Descripción del edificio en sus últimos años

 

Se trata de un edificio de planta aproximada a la forma rectangular, de cuatro alturas, cubierto con tejado a dos vertientes. Por la parte Sur la construcción estaba pegada al otro edificio pero en la parte Norte existe un pequeño callejón que lo separa de la construcción próxima denominada de Soler Hermanos. Las paredes son de mampostería con las esquinas terminadas en sillería de travertino. La planta baja semihundida, está cubierta con bóvedas, que en parte son de cañón realizado en sillería. Los vanos se abren hacia el Este, con tres balcones en el primer piso, destinado durante un tiempo a vivienda, y segundo y tercer piso con cinco amplias ventanas. La parte posterior, Oeste, más amplia admite cinco pequeñas ventanas. En la planta baja amenazada por el derrumbe de las paredes, todavía se conservan en el suelo evidencias de las tinas de papel y el eje de madera del batán, con marcas de los encajes de los palos que levantaban los martillos. Este eje ubicado en posición de funcionamiento se introduce en la galería donde se alojaba la rueda hidráulica que lo hacía girar.

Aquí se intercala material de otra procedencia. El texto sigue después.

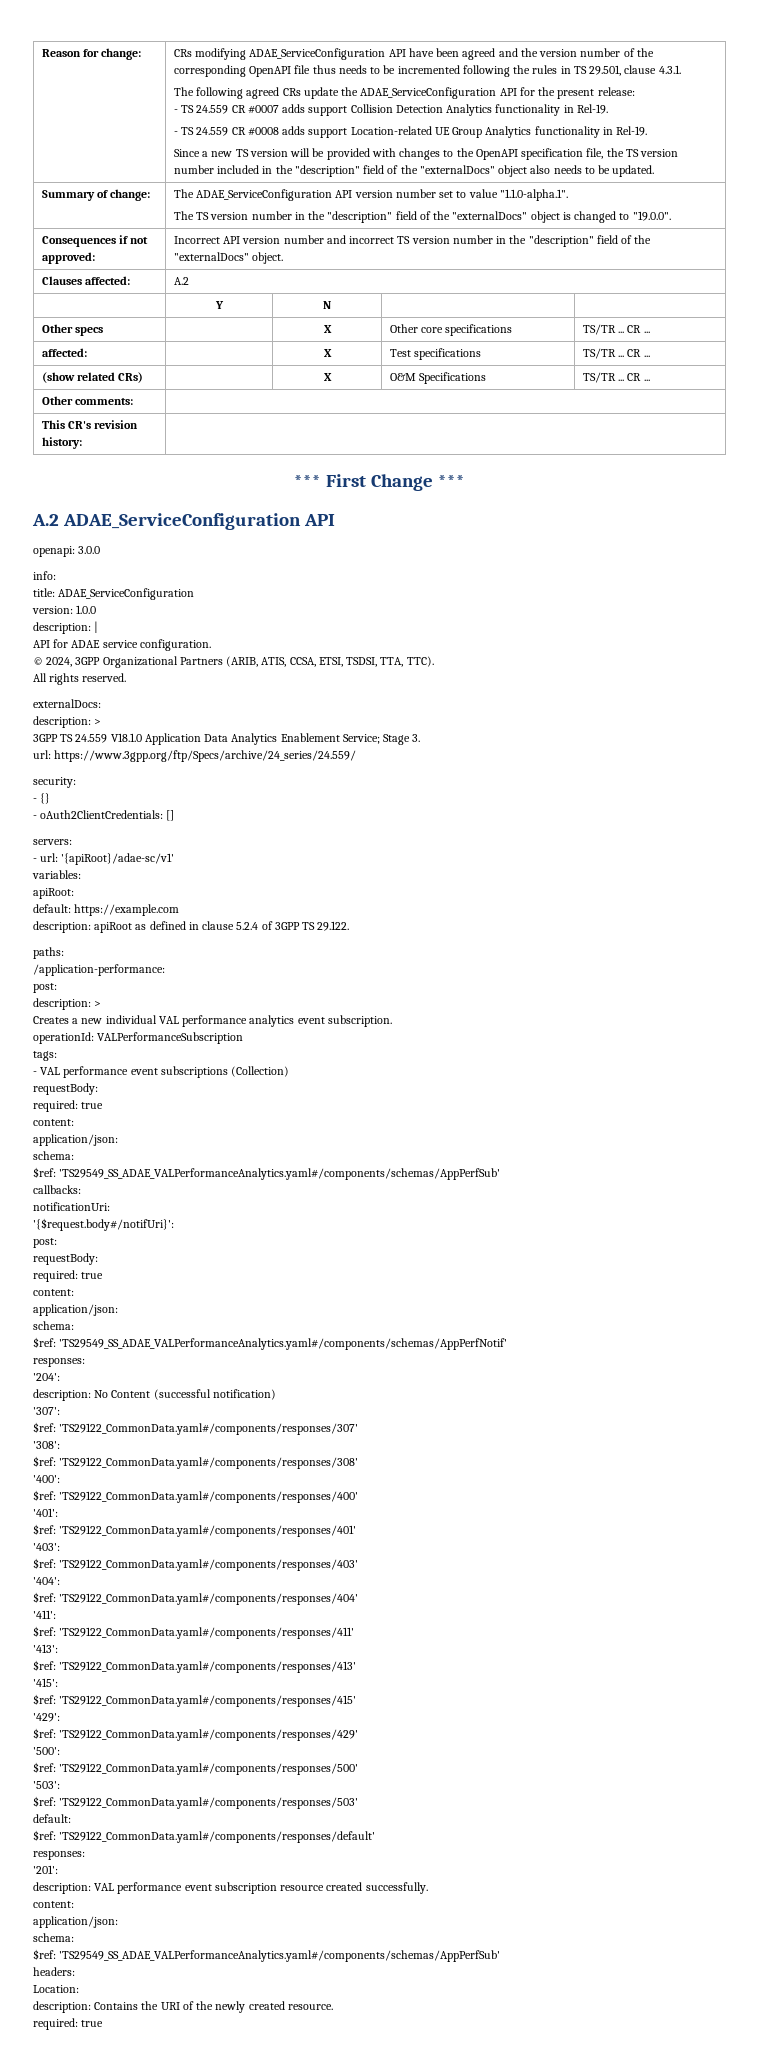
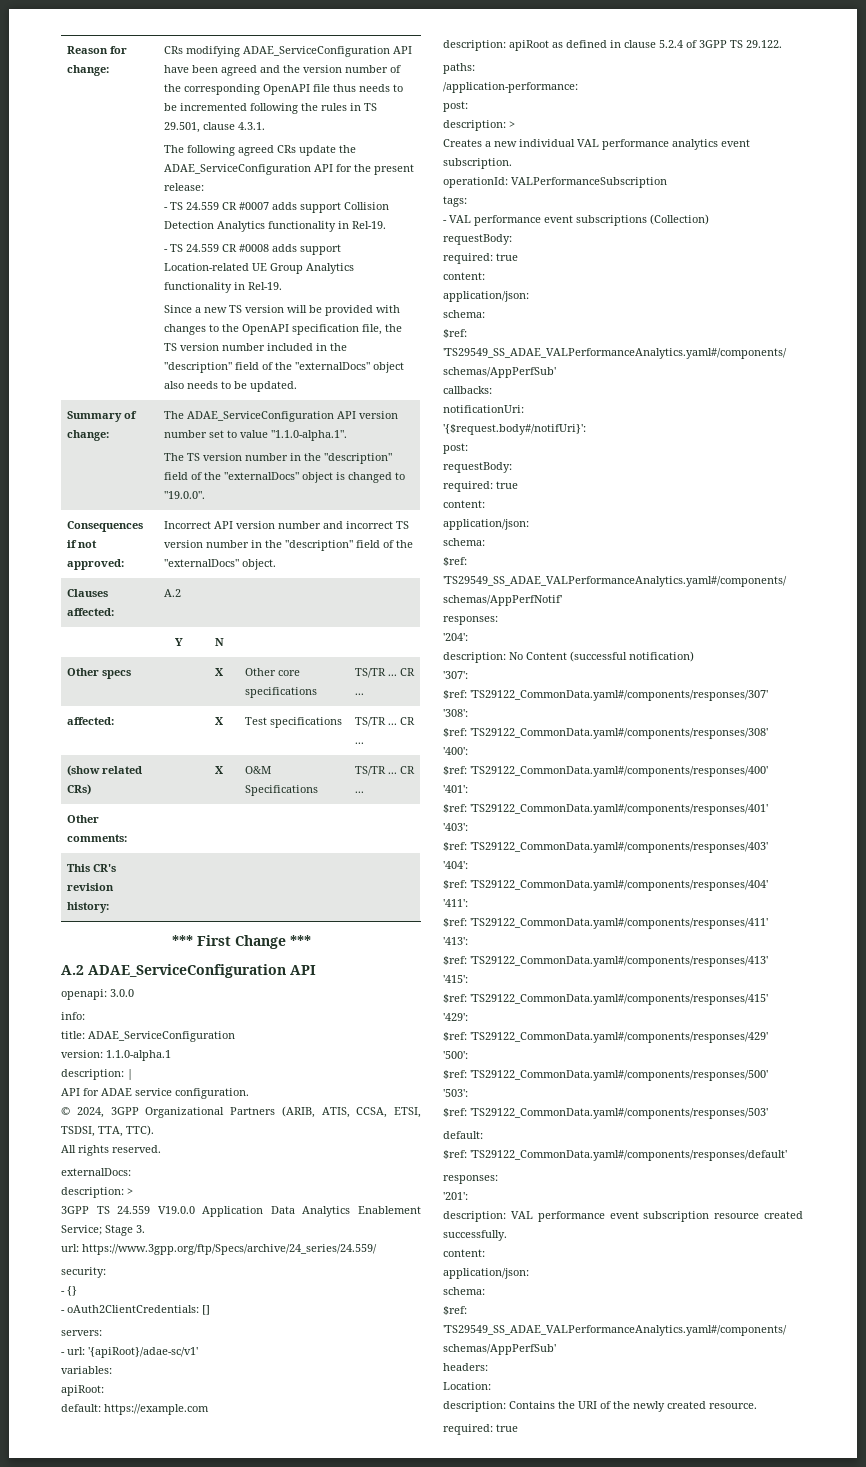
[76,605,97,614] 1.0.0 -> [106,1050,171,1061] 1.1.0-alpha.1
[110,733,142,742] V18.1.0 -> [157,1206,195,1214] V19.0.0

Según el testimonio de Ernesto Miró en el primer piso se alojaba la familia propietaria, que disponía casa en la calle San Nicolás, una de las principales de Alcoy, en los meses de verano. El ruido de las máquinas y de los voces de los empleados no era obstáculo para pasar unos agradables días veraniegos en un paraje donde eran posibles los baños en los distingos malecones del río.